(NewsNation) — The United States is no stranger to strong hurricanes that can cause billions in damage.
Data shows these storms have become stronger worldwide during the past four decades, according to The New York Times. Scientists say the reason for these more “intense” and “destructive” storms is climate change.
Hurricanes are also becoming costlier, according to the National Oceanic and Atmospheric Administration and National Hurricane Center.
Data shows that four out of the five costliest storms in the U.S. have occurred in the last 10 years.

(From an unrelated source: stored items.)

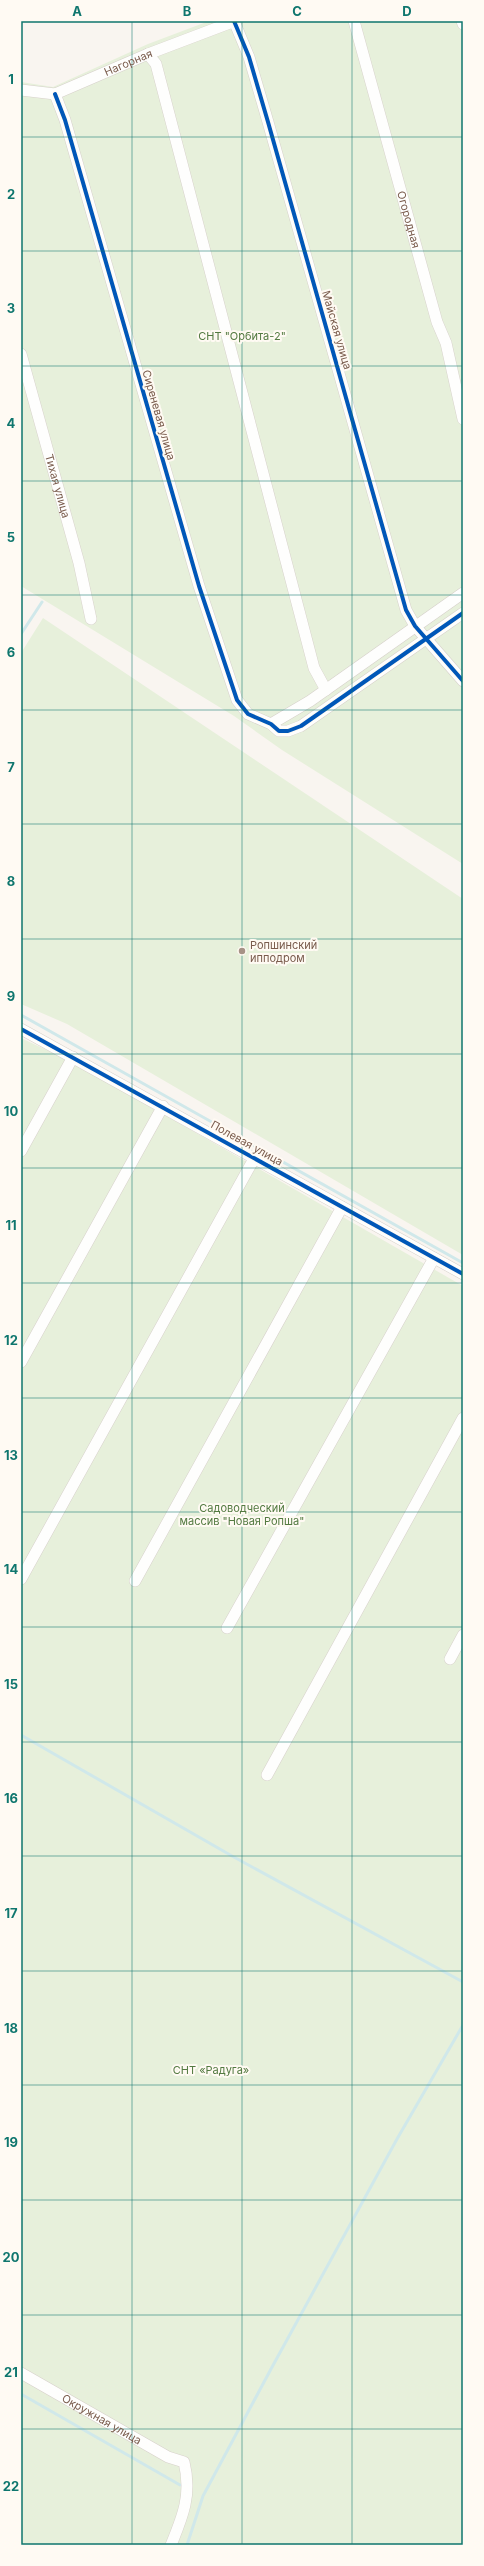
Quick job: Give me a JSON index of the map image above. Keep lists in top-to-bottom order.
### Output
{
  "streets": {
    "street": [
      "Нагорная",
      "Огородная",
      "Майская улица",
      "Сиреневая улица",
      "Тихая улица",
      "Полевая улица",
      "Окружная улица"
    ]
  },
  "crossings": [
    ["Нагорная", "Майская улица"],
    ["Нагорная", "Сиреневая улица"],
    ["Майская улица", "Сиреневая улица"]
  ],
  "parks": ["СНТ \"Орбита-2\"", "Садоводческий массив \"Новая Ропша\"", "СНТ «Радуга»"],
  "places": ["Ропшинский ипподром"],
  "grid": {
    "columns": [
      "A",
      "B",
      "C",
      "D"
    ],
    "rows": [
      "1",
      "2",
      "3",
      "4",
      "5",
      "6",
      "7",
      "8",
      "9",
      "10",
      "11",
      "12",
      "13",
      "14",
      "15",
      "16",
      "17",
      "18",
      "19",
      "20",
      "21",
      "22"
    ]
  }
}
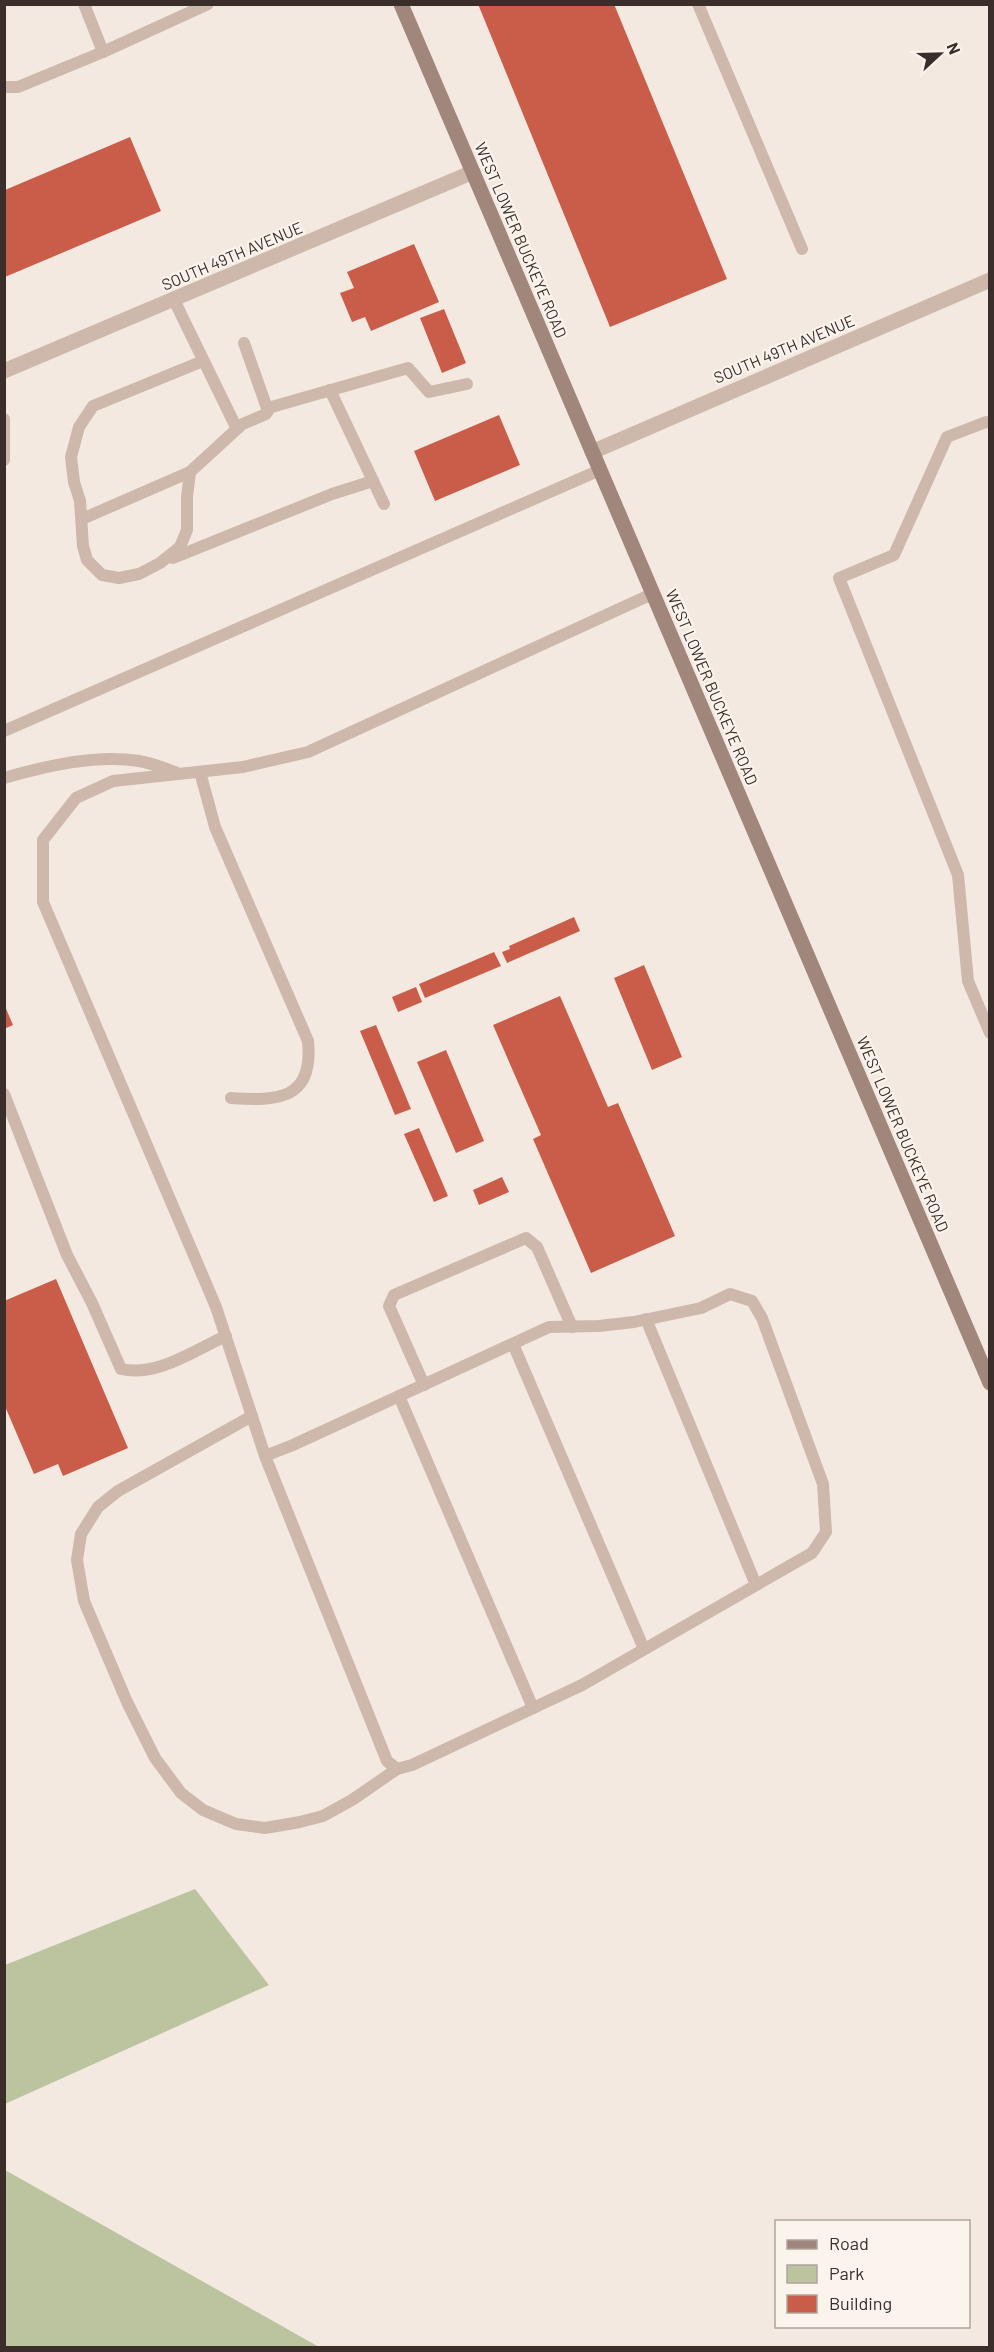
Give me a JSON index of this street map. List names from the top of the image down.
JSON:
{
  "streets": {
    "main road": ["WEST LOWER BUCKEYE ROAD"],
    "street": ["SOUTH 49TH AVENUE"]
  },
  "crossings": [
    ["WEST LOWER BUCKEYE ROAD", "SOUTH 49TH AVENUE"]
  ],
  "legend": ["Road", "Park", "Building"],
  "north": "right"
}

The five costliest storms, adjusted for the 2022 Consumer Price Index:
- Hurricane Katrina ($186.3B, 2005)
- Hurricane Harvey ($148.8B, 2017)
- Hurricane Maria ($107.1B, 2017)
- Hurricane Sandy ($81.9B, 2012)
- Hurricane Ida ($78.7B, 2021)
One notable storm, Hurricane Andrew, caused about $26 billion in damages, and $15 billion in insurance costs, according to ABC Action News in Tampa Bay. Factoring in inflation, those damages today would be about $50 billion. With rapid population growth, that price soars to $120 billion, ABC Action News reported.
Currently, one of the latest storms of 2022, Hurricane Ian, is heading to Florida after passing through Cuba. As of Tuesday morning, it is considered a Category 3 storm, though it’s expected to make landfall as a Category 4 hurricane.